Hiding out in the Sierra Nevada, Owen and Claire stay away while caring for Maisie Lockwood (Isabella Sermon), the teenage girl on the run who impulsively unleashed the dinosaurs in “Fallen Kingdom” after discovering she was a clone of his mother. But Maisie’s valuable DNA puts her in the crosshairs of Biosyn, a genetics giant led by fun-loving, quirky Lewis Dodgson (Campbell Scott, in a role briefly played by Cameron Thor in “Jurassic Park”). Meanwhile, paleontologist Alan Grant (Neill), paleobotanist Ellie Sattler (Dern), and chaos theorist Ian Malcolm (a scene-stealing Goldblum) seek to expose the same company for its shameless diabolical plot to control the global food supply through genetically improved locusts.

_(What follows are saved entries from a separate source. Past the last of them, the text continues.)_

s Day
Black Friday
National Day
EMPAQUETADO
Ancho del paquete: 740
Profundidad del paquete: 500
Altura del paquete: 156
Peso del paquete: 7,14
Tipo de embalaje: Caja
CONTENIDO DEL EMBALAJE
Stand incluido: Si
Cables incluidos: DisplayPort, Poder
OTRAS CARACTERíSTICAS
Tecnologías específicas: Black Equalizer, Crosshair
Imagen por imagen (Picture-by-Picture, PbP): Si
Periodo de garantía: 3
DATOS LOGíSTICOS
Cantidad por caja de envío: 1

As the conclusion to not just this trilogy but also the six-film “Jurassic” saga, “Dominion” gives Neill, Dern, and Goldblum a pretty satisfying victory lap. Before the ‘Jurassic Park’ and ‘Jurassic World’ generations collide, however, there are plenty more characters to go through. BD Wong returns as Dr. Henry Wu, the genetic engineer whose repeated failure to learn from his mistakes borders on parody. Dichen Lachman plays a dinosaur smuggler who, in a baffling retaliation of “Fallen Kingdom’s most hoki conceit”, wields a laser pointer that commands dinos to attack his targets. Mamoudou Athie and DeWanda Wise make attractive additions – as Biosyn’s shadowy communications manager and a virtuous cargo pilot, respectively – but still get lost in the shuffle.

To give Trevorrow credit, he knows how to pull off an action sequence and conjure up evocative imagery. A motorcycle chase through dinosaur-infested Malta is a wild ride, and a white-knuckled scene in which Howard’s Claire escapes a beast by diving underwater proves worthy of Steven Spielberg’s original film.

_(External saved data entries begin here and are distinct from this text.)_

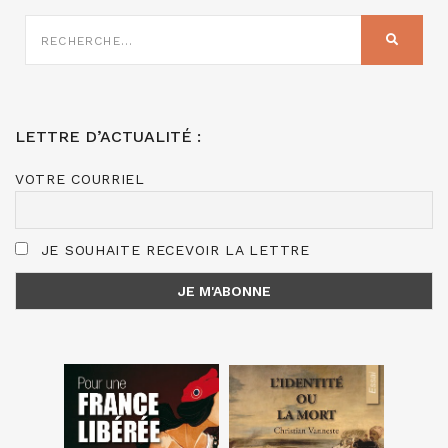
RECHERCHE
SUR
RECHER
:
LETTRE D’ACTUALITÉ :
VOTRE COURRIEL
JE SOUHAITE RECEVOIR LA LETTRE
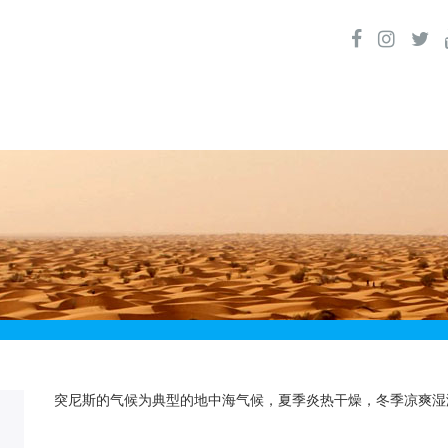
突尼斯的气候为典型的地中海气候，夏季炎热干燥，冬季凉爽湿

Speaking of this film, the callbacks to “Jurassic Park” — which come quickly, especially in the final act — result in moans, cheers, and nothing in between. When the final 20 minutes of “Dominion” plays like a beat-for-beat recreation of the sets from previous films, it becomes clear that Trevorrow and Co. have nothing new to say. In a welcome burst of self-aware shtick, the film at least allows Goldblum to sum up the state of the franchise: “Jurassic World? Not a fan.”

PG-13. In neighborhood theatres. Contains intense action sequences, some violence and bad language. 147 minutes.